Saved entries
***

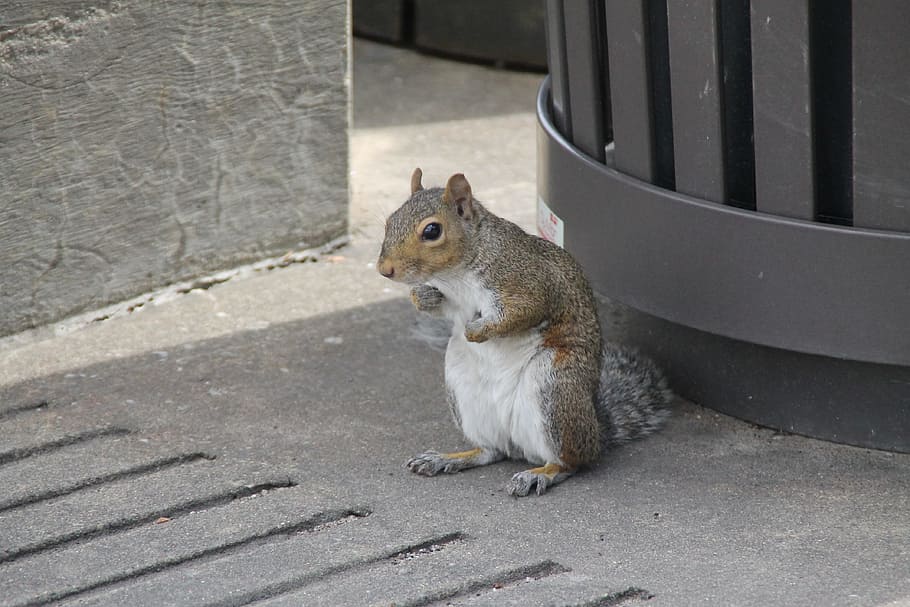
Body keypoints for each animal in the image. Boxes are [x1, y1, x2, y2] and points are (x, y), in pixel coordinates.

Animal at [377, 169, 672, 496]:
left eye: (431, 231)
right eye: (390, 220)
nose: (384, 270)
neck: (456, 273)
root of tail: (596, 432)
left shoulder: (528, 282)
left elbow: (523, 312)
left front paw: (478, 330)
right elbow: (439, 307)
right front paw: (423, 297)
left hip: (555, 387)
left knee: (571, 462)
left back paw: (540, 474)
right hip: (462, 386)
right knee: (490, 451)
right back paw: (448, 458)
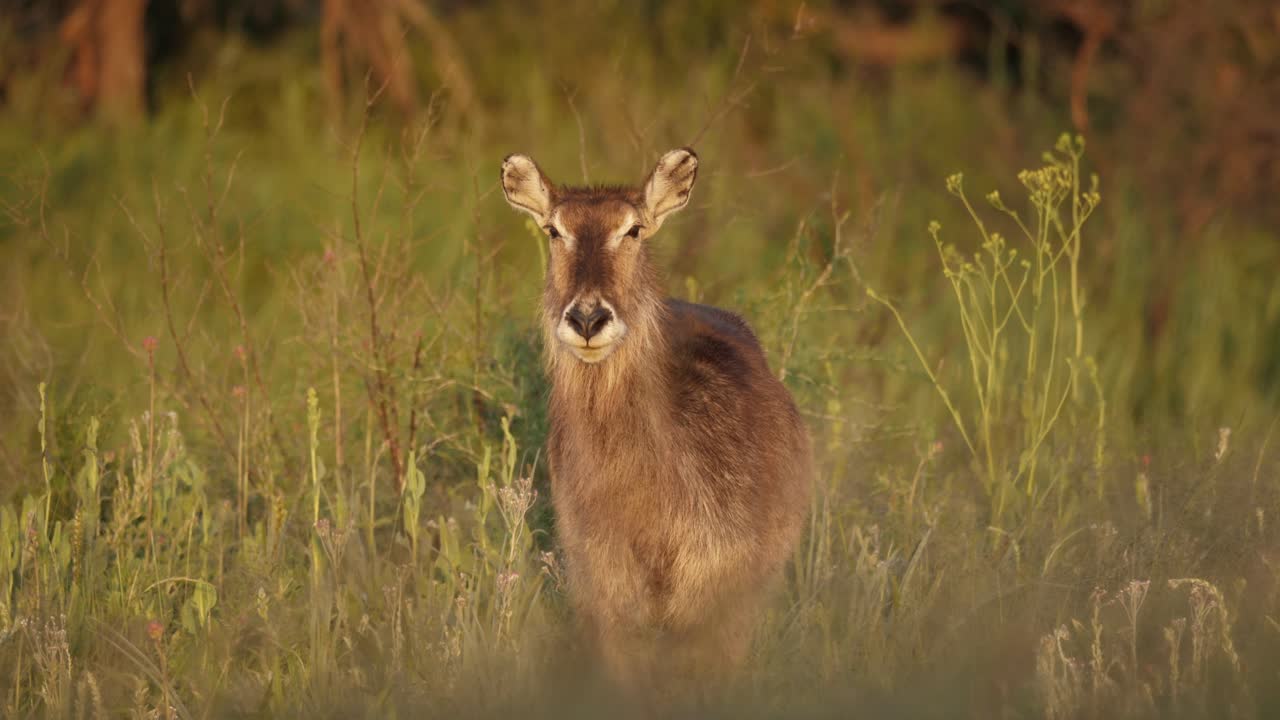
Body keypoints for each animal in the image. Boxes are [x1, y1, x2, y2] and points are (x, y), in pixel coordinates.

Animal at [500, 148, 812, 699]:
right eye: (554, 230)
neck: (647, 504)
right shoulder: (606, 594)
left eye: (634, 229)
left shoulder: (716, 596)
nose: (587, 318)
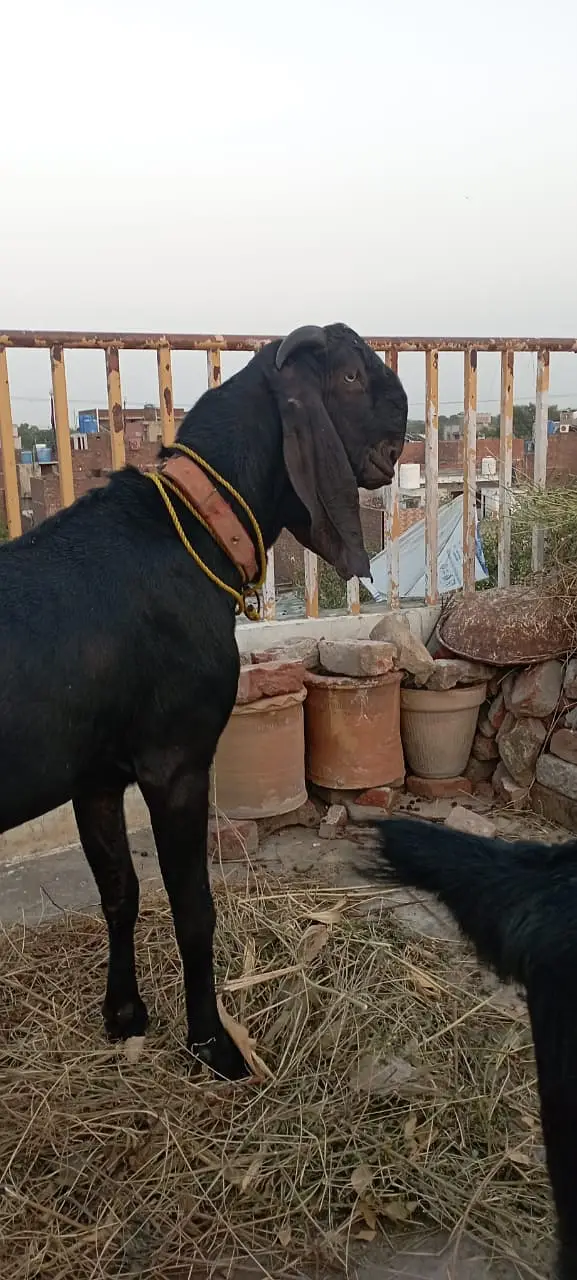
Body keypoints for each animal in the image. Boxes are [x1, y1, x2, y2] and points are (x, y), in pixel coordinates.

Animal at [0, 323, 407, 1080]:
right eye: (346, 377)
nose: (401, 422)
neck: (194, 528)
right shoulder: (176, 760)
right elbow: (192, 907)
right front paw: (213, 1042)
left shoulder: (96, 775)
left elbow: (120, 891)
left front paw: (125, 1015)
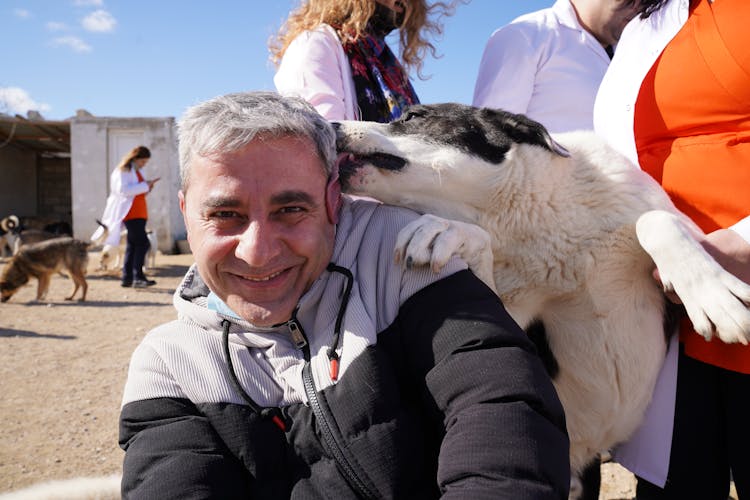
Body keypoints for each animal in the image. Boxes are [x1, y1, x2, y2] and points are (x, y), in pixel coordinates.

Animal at [334, 104, 750, 492]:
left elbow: (656, 221)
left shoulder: (678, 226)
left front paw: (715, 297)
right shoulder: (513, 320)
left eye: (413, 117)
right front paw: (448, 230)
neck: (531, 218)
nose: (331, 125)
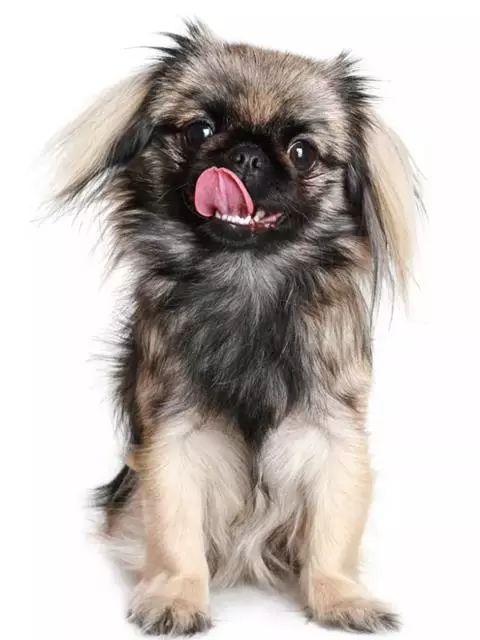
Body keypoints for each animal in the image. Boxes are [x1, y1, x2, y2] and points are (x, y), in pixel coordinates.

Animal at [48, 20, 419, 636]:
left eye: (301, 151)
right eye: (200, 129)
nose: (244, 155)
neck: (248, 281)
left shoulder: (333, 435)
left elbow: (333, 533)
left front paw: (340, 598)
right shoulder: (174, 440)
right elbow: (176, 534)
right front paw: (176, 596)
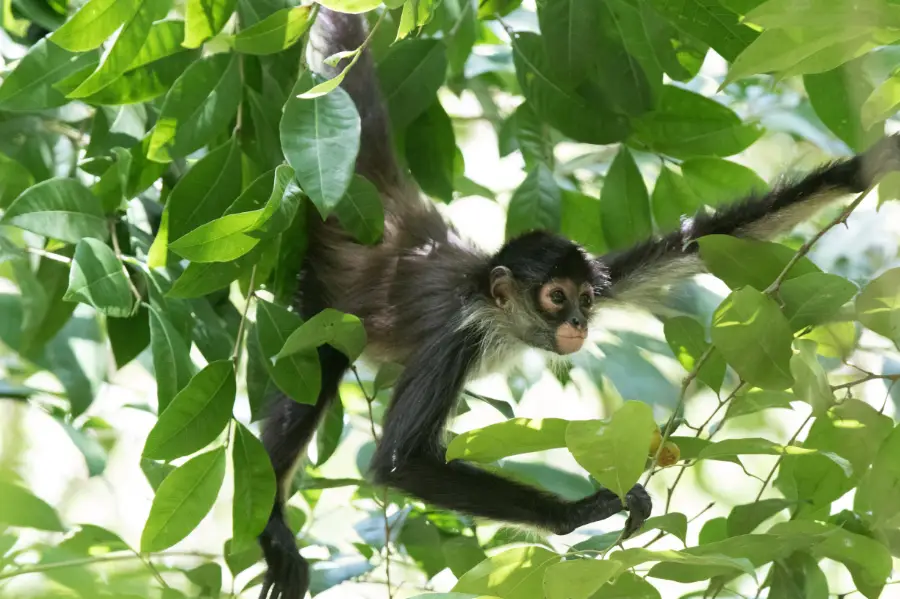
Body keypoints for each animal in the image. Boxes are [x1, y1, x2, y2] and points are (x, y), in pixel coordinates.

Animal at [256, 5, 900, 599]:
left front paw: (866, 167)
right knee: (312, 377)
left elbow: (701, 243)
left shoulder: (603, 274)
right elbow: (399, 461)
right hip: (321, 304)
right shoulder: (459, 335)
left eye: (586, 299)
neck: (497, 310)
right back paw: (272, 531)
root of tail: (394, 217)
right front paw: (580, 511)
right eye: (555, 297)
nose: (577, 323)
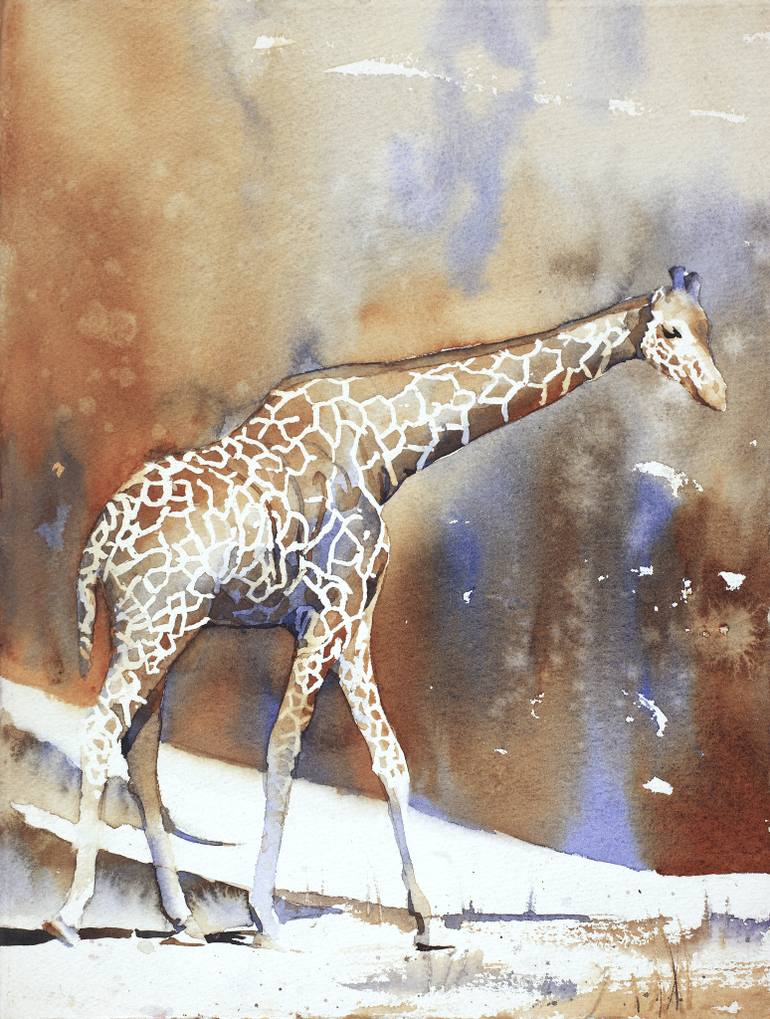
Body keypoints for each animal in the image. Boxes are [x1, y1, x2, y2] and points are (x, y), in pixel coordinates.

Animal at [45, 267, 725, 947]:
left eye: (707, 327)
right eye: (671, 331)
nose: (717, 393)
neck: (385, 444)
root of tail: (100, 535)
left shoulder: (354, 616)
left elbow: (390, 759)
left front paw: (428, 918)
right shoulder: (331, 608)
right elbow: (284, 748)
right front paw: (265, 914)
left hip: (156, 629)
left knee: (139, 743)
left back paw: (181, 919)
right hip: (158, 624)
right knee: (103, 730)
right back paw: (71, 914)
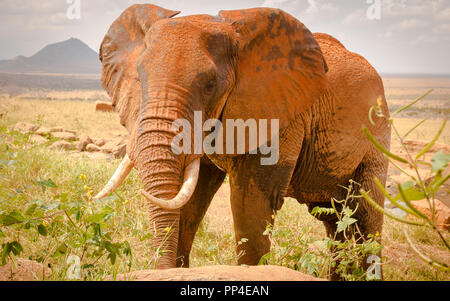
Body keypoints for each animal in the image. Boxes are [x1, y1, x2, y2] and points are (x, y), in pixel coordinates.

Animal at [94, 2, 390, 278]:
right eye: (139, 79)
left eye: (210, 84)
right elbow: (191, 198)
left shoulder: (278, 113)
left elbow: (251, 205)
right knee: (334, 219)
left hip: (377, 135)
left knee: (366, 217)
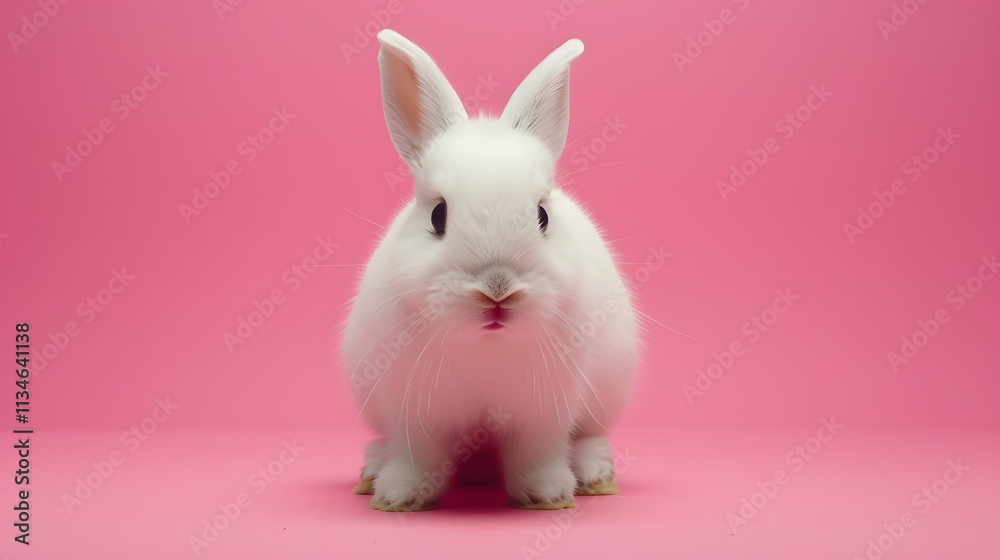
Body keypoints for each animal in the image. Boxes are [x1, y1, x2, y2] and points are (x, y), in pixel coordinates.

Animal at [342, 29, 639, 512]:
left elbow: (537, 451)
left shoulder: (543, 410)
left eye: (542, 216)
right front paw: (400, 495)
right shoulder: (413, 411)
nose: (497, 290)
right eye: (438, 216)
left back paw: (594, 473)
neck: (486, 345)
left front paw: (547, 493)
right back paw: (372, 469)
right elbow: (417, 453)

***

■ YOUR GOAL
Each record must be repeated verbatim, and no picture may appear in the copy.

■ RESPONSE FOR THIS EXERCISE
Body keypoints for each animal in the image. Boxes are [x1, y1, x2, y2] and points are (x, y), in pixel coordinates.

Animal at [377, 169, 672, 496]:
left eye: (431, 231)
right eye: (390, 220)
nose: (384, 270)
neck: (456, 273)
root of tail: (596, 432)
left shoulder: (528, 282)
left elbow: (523, 312)
left front paw: (478, 330)
right elbow: (439, 307)
right front paw: (423, 297)
left hip: (555, 387)
left knee: (571, 462)
left back paw: (540, 474)
right hip: (462, 386)
right knee: (490, 451)
right back paw: (448, 458)
Body keypoints for each animal in the image. Boxes are [x1, y1, x2, y2] and points are (x, y), in pixel coordinates.

Animal at [500, 148, 812, 699]:
right eye: (554, 230)
neck: (647, 504)
right shoulder: (606, 594)
left eye: (634, 229)
left shoulder: (716, 596)
nose: (587, 318)
Body keypoints for each animal in the image. Boxes are [x1, y1, x2, y2] and points are (x, y), in pixel coordinates.

Animal at [0, 323, 407, 1080]:
right eye: (346, 377)
nose: (401, 422)
neck: (194, 528)
right shoulder: (176, 760)
right elbow: (192, 907)
right front paw: (213, 1042)
left shoulder: (96, 775)
left elbow: (120, 891)
left front paw: (125, 1015)
Body keypoints for each animal in the image. Boxes are [x1, y1, x2, y2] and points are (x, y), in pixel coordinates.

Animal at [334, 104, 750, 492]:
left elbow: (656, 221)
left shoulder: (678, 226)
left front paw: (715, 297)
right shoulder: (513, 320)
left eye: (413, 117)
right front paw: (448, 230)
neck: (531, 218)
nose: (331, 125)
Body keypoints for each animal in the image. Boxes are [x1, y1, x2, y2] and points are (x, y), in pixel coordinates.

Animal at [48, 20, 419, 636]:
left eye: (301, 151)
right eye: (200, 129)
nose: (244, 155)
neck: (248, 281)
left shoulder: (333, 435)
left elbow: (333, 533)
left front paw: (340, 598)
right shoulder: (174, 440)
right elbow: (176, 534)
right front paw: (176, 596)
Body keypoints for each animal in the image. Boxes are [x1, y1, x2, y2] and points are (x, y), in pixel coordinates.

Animal at [256, 5, 900, 599]:
left front paw: (866, 167)
right knee: (312, 377)
left elbow: (701, 243)
left shoulder: (603, 274)
right elbow: (399, 461)
right hip: (321, 304)
right shoulder: (459, 335)
left eye: (586, 299)
neck: (497, 310)
right back paw: (272, 531)
root of tail: (394, 217)
right front paw: (580, 511)
right eye: (555, 297)
nose: (577, 323)
Body keypoints for each animal in the image. Boxes are [x1, y1, x2, y2] and points are (x, y), in pixel coordinates.

Animal at [45, 267, 725, 947]:
left eye: (707, 327)
right eye: (671, 331)
nose: (717, 393)
neck: (385, 444)
root of tail: (100, 535)
left shoulder: (354, 616)
left elbow: (390, 759)
left front paw: (428, 918)
right shoulder: (331, 608)
right elbow: (284, 748)
right front paw: (265, 914)
left hip: (156, 629)
left knee: (139, 743)
left back paw: (181, 919)
right hip: (158, 624)
right knee: (103, 730)
right back paw: (71, 914)
Body keypoints for each animal in the image. Boxes are [x1, y1, x2, y2] and points are (x, y), in pixel coordinates.

Animal at [94, 2, 390, 278]:
right eye: (139, 79)
left eye: (210, 84)
right elbow: (191, 198)
left shoulder: (278, 113)
left elbow: (251, 205)
right knee: (334, 219)
left hip: (377, 135)
left knee: (366, 217)
Body keypoints for each animal in the image. Boxes are [x1, y1, x2, y2] and points are (x, y), in pixel coordinates.

Animal at [342, 29, 639, 512]:
left elbow: (537, 451)
left shoulder: (543, 410)
left eye: (542, 216)
right front paw: (400, 495)
right shoulder: (413, 411)
nose: (497, 290)
right eye: (438, 216)
left back paw: (594, 473)
neck: (486, 345)
left front paw: (547, 493)
right back paw: (372, 469)
right elbow: (417, 453)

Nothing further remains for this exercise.